Away from the automotive area, Refco's bonds continued to get pounded on investor angst over what kind of recoveries the bondholders and other creditors stand to get from the New York -based financial services company, which sought Chapter 11 protection earlier in the week.

Several traders quoted the company's 9% notes due 2016 at 49 bid, 51 offered, down about five or six points on the day and down still further from high levels around the 61 bid, 62 offered level that the bonds hit in the aftermath of its bankruptcy filing.

Elsewhere, a trader saw AmeriSourceBergen's 5 3/8% notes "moving around, active" at the 98 bid level, but little changed, with no fresh news out on the Valley Forge, Pa.-based pharmaceuticals and medical supplies distributor.

And he saw Charter Communications Inc.'s bonds "a little better," citing news that several units of the St. Louis -based cable operator had reached accord with their lenders on a new $600 million bridge loan. He quoted Charter's 8 3/8% notes at 100.375 bid, 100.625 offered, up from 99.5 bid, par offered at Wednesday's close.

Del, Polypipe price deals

Three tranches, two of them sterling-denominated bonds from U.K. building supplies firm Polypipe Holdings plc, priced in the primary market for $185 million and £185.7 million of proceeds.

Del Laboratories Inc. priced a $185 million issue of six-year senior secured floating-rate notes (B2/B) at par to yield three-month Libor plus 500 basis points, on top of price talk.

Bear Stearns & Co. and JP Morgan ran the books for the debt refinancing issuer from the over-the-counter pharmaceutical company.

Elsewhere Polypipe Holdings plc priced a £188 million two-part high-yield notes transaction that saw £10 million of proceeds shifted to the secured tranche from the unsecured tranche.

The Doncaster, England, building products company priced an upsized £122 million issue of 7¾% six-year senior secured notes (B1/B) at 98.875 to yield 7.99%. The yield came wide of the 7½% to 7¾% price talk.

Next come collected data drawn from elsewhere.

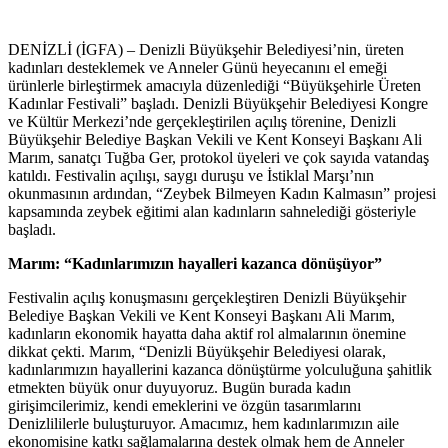
DENİZLİ (İGFA) – Denizli Büyükşehir Belediyesi’nin, üreten
kadınları desteklemek ve Anneler Günü heyecanını el emeği
ürünlerle birleştirmek amacıyla düzenlediği “Büyükşehirle Üreten
Kadınlar Festivali” başladı. Denizli Büyükşehir Belediyesi Kongre
ve Kültür Merkezi’nde gerçekleştirilen açılış törenine, Denizli
Büyükşehir Belediye Başkan Vekili ve Kent Konseyi Başkanı Ali
Marım, sanatçı Tuğba Ger, protokol üyeleri ve çok sayıda vatandaş
katıldı. Festivalin açılışı, saygı duruşu ve İstiklal Marşı’nın
okunmasının ardından, “Zeybek Bilmeyen Kadın Kalmasın” projesi
kapsamında zeybek eğitimi alan kadınların sahnelediği gösteriyle
başladı.
Marım: “Kadınlarımızın hayalleri kazanca dönüşüyor”
Festivalin açılış konuşmasını gerçekleştiren Denizli Büyükşehir
Belediye Başkan Vekili ve Kent Konseyi Başkanı Ali Marım,
kadınların ekonomik hayatta daha aktif rol almalarının önemine
dikkat çekti. Marım, “Denizli Büyükşehir Belediyesi olarak,
kadınlarımızın hayallerini kazanca dönüştürme yolculuğuna şahitlik
etmekten büyük onur duyuyoruz. Bugün burada kadın
girişimcilerimiz, kendi emeklerini ve özgün tasarımlarını
Denizlililerle buluşturuyor. Amacımız, hem kadınlarımızın aile
ekonomisine katkı sağlamalarına destek olmak hem de Anneler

The issue was upsized from £110 million.

Polypipe also priced a downsized £66 million of 9¾% eight-year senior unsecured notes (B3/CCC+) at 98.625 to yield 10%, again wide of the 9½% to 9¾% price talk. The issue was downsized from £75 million.

The debt refinancing deal, which was led by Deutsche Bank Securities, generated £185.72 million of proceeds.

Ultra-thin calendar

Although the new issue calendar is not empty, sources said Thursday that there is little expectation that any more issues will price before Friday's close, even though two deals are possibilities.

They are Roundy's Supermarkets Inc.'s $325 million in two parts, via Bear Stearns and Goldman Sachs and Middletown Rancheria Gaming Enterprises' $50 million of non-rated seven-year senior unsecured notes, via Jefferies.

On to the final week of October, there was only one offering on the calendar at Thursday's close. New York marine transportation company K-Sea Transportation Finance Corp. is expected to sell $150 million of seven-year senior unsecured notes (expected B2/confirmed B+) via Lehman Brothers.

Also thought to be October business is SS&C Technologies, Inc.'s $250 million of subordinated notes via Wachovia Securities, JP Morgan and Bank of America.

Prospect News inquired of one sell-side official late Thursday as to whether the forward calendar, which is presently ultra-thin, is expected to start building.

The source replied that conditions in the high-yield market are presently not favorable, and added that there are a number of deals on the sidelines awaiting a turn for the better in junk.